Justizreform in Israel: Netanjahu gegen Herzogs Kompromiss
Präsident Yitzhak Herzog hat im Streit um die Justizreform einen Kompromissvorschlag vorgelegt, doch umgehend eine Abfuhr der Regierung bekommen.
Israel hat seit Gründung des Staates keine Verfassung, sondern lediglich Grundgesetze mit Verfassungsrang. „Wir stehen an einem Scheideweg: eine historische Krise oder ein entscheidender konstitutioneller Moment“, sagte Herzog.
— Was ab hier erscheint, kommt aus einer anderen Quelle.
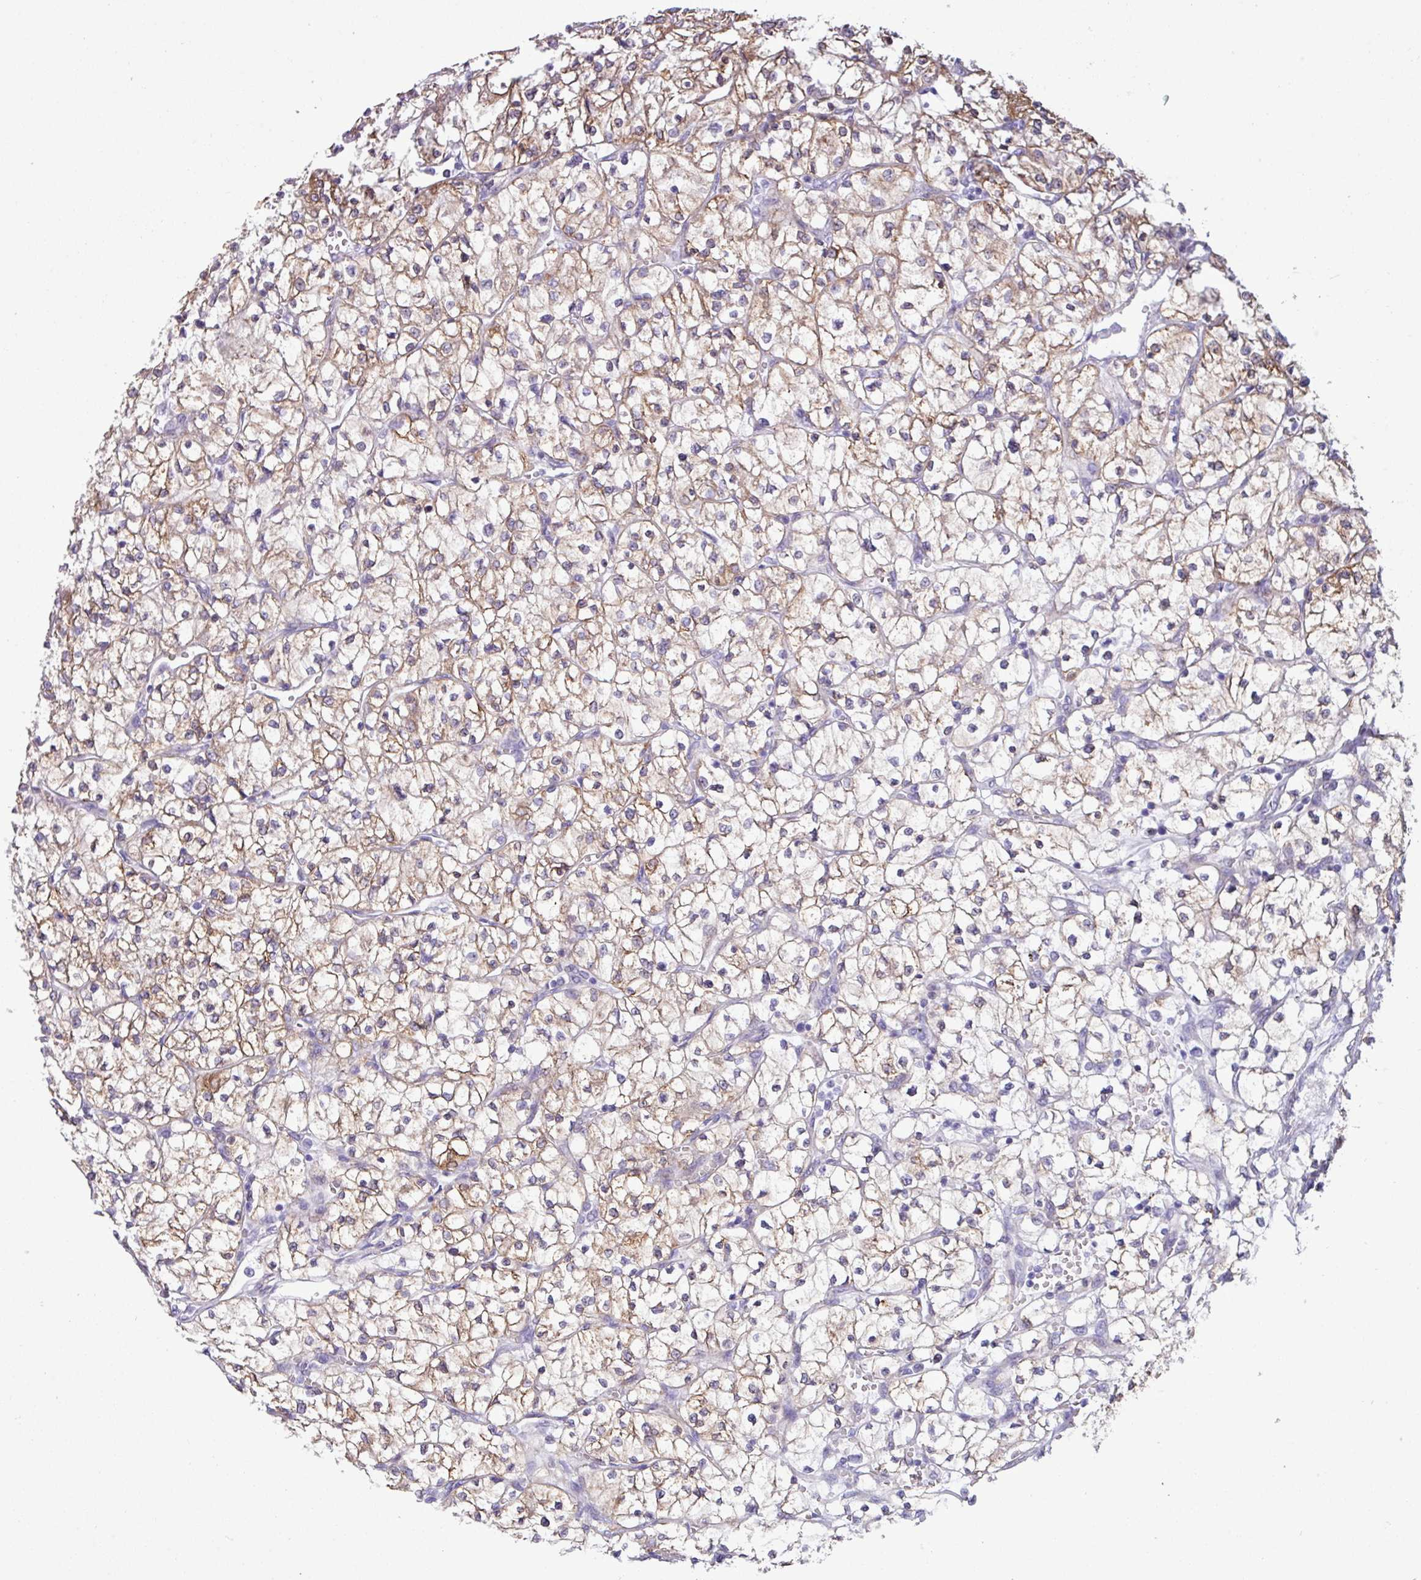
{"staining": {"intensity": "moderate", "quantity": ">75%", "location": "cytoplasmic/membranous"}, "tissue": "renal cancer", "cell_type": "Tumor cells", "image_type": "cancer", "snomed": [{"axis": "morphology", "description": "Adenocarcinoma, NOS"}, {"axis": "topography", "description": "Kidney"}], "caption": "Approximately >75% of tumor cells in renal adenocarcinoma show moderate cytoplasmic/membranous protein expression as visualized by brown immunohistochemical staining.", "gene": "SLC38A1", "patient": {"sex": "female", "age": 64}}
Doch die Absage kam prompt: Wenige Minuten nach der Ansprache lehnte Ministerpräsident Benjamin Netanjahu mitsamt seiner Regierung, an der rechtsextreme und ultraorthodoxe Parteien beteiligt sind, den Vorschlag ab.
„Das, was der Präsident vorschlägt, wurde von der Koalition nicht gebilligt, und zentrale Elemente des von ihm unterbreiteten Vorschlags führen nur die bestehende Situation fort und bringen nicht das notwendige Gleichgewicht zwischen den Gewalten“, sagte Netanjahu am Mittwochabend, kurz bevor er seinen Flieger nach Berlin bestieg.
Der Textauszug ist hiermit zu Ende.